Retype every line below precisely as it appears.
-------- PROVIDED DATA
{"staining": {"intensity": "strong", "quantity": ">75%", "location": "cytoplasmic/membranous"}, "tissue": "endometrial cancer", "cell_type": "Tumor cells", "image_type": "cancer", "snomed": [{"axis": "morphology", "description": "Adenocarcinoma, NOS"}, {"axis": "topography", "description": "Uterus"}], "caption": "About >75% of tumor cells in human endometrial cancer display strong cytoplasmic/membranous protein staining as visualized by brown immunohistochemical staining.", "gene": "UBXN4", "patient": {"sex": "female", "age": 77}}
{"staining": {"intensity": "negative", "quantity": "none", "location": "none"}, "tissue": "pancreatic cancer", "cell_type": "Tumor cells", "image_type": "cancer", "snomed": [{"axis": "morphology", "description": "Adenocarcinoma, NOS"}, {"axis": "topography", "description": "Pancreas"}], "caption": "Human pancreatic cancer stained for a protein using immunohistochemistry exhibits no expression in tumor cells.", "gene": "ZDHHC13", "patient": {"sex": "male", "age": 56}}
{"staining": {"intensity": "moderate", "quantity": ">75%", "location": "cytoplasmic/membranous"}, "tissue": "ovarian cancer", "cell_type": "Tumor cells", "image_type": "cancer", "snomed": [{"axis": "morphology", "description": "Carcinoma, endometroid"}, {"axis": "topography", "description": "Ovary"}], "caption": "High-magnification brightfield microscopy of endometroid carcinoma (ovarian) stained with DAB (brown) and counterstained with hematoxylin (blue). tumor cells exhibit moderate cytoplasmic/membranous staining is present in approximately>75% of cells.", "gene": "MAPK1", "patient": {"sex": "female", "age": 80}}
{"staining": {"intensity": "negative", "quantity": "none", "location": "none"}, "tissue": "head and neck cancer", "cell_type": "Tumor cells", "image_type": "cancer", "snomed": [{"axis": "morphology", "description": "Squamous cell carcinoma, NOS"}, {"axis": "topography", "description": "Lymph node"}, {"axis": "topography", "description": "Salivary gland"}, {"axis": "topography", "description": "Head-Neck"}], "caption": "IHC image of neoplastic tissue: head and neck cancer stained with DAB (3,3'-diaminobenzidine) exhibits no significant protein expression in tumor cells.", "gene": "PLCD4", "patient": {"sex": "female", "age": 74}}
----------------
-- RESPONSE TO THIS EXERCISE --
{"staining": {"intensity": "strong", "quantity": ">75%", "location": "cytoplasmic/membranous"}, "tissue": "endometrial cancer", "cell_type": "Tumor cells", "image_type": "cancer", "snomed": [{"axis": "morphology", "description": "Adenocarcinoma, NOS"}, {"axis": "topography", "description": "Uterus"}], "caption": "About >75% of tumor cells in human endometrial cancer display strong cytoplasmic/membranous protein staining as visualized by brown immunohistochemical staining.", "gene": "UBXN4", "patient": {"sex": "female", "age": 77}}
{"staining": {"intensity": "negative", "quantity": "none", "location": "none"}, "tissue": "pancreatic cancer", "cell_type": "Tumor cells", "image_type": "cancer", "snomed": [{"axis": "morphology", "description": "Adenocarcinoma, NOS"}, {"axis": "topography", "description": "Pancreas"}], "caption": "Human pancreatic cancer stained for a protein using immunohistochemistry exhibits no expression in tumor cells.", "gene": "ZDHHC13", "patient": {"sex": "male", "age": 56}}
{"staining": {"intensity": "moderate", "quantity": ">75%", "location": "cytoplasmic/membranous"}, "tissue": "ovarian cancer", "cell_type": "Tumor cells", "image_type": "cancer", "snomed": [{"axis": "morphology", "description": "Carcinoma, endometroid"}, {"axis": "topography", "description": "Ovary"}], "caption": "High-magnification brightfield microscopy of endometroid carcinoma (ovarian) stained with DAB (brown) and counterstained with hematoxylin (blue). tumor cells exhibit moderate cytoplasmic/membranous staining is present in approximately>75% of cells.", "gene": "MAPK1", "patient": {"sex": "female", "age": 80}}
{"staining": {"intensity": "negative", "quantity": "none", "location": "none"}, "tissue": "head and neck cancer", "cell_type": "Tumor cells", "image_type": "cancer", "snomed": [{"axis": "morphology", "description": "Squamous cell carcinoma, NOS"}, {"axis": "topography", "description": "Lymph node"}, {"axis": "topography", "description": "Salivary gland"}, {"axis": "topography", "description": "Head-Neck"}], "caption": "IHC image of neoplastic tissue: head and neck cancer stained with DAB (3,3'-diaminobenzidine) exhibits no significant protein expression in tumor cells.", "gene": "PLCD4", "patient": {"sex": "female", "age": 74}}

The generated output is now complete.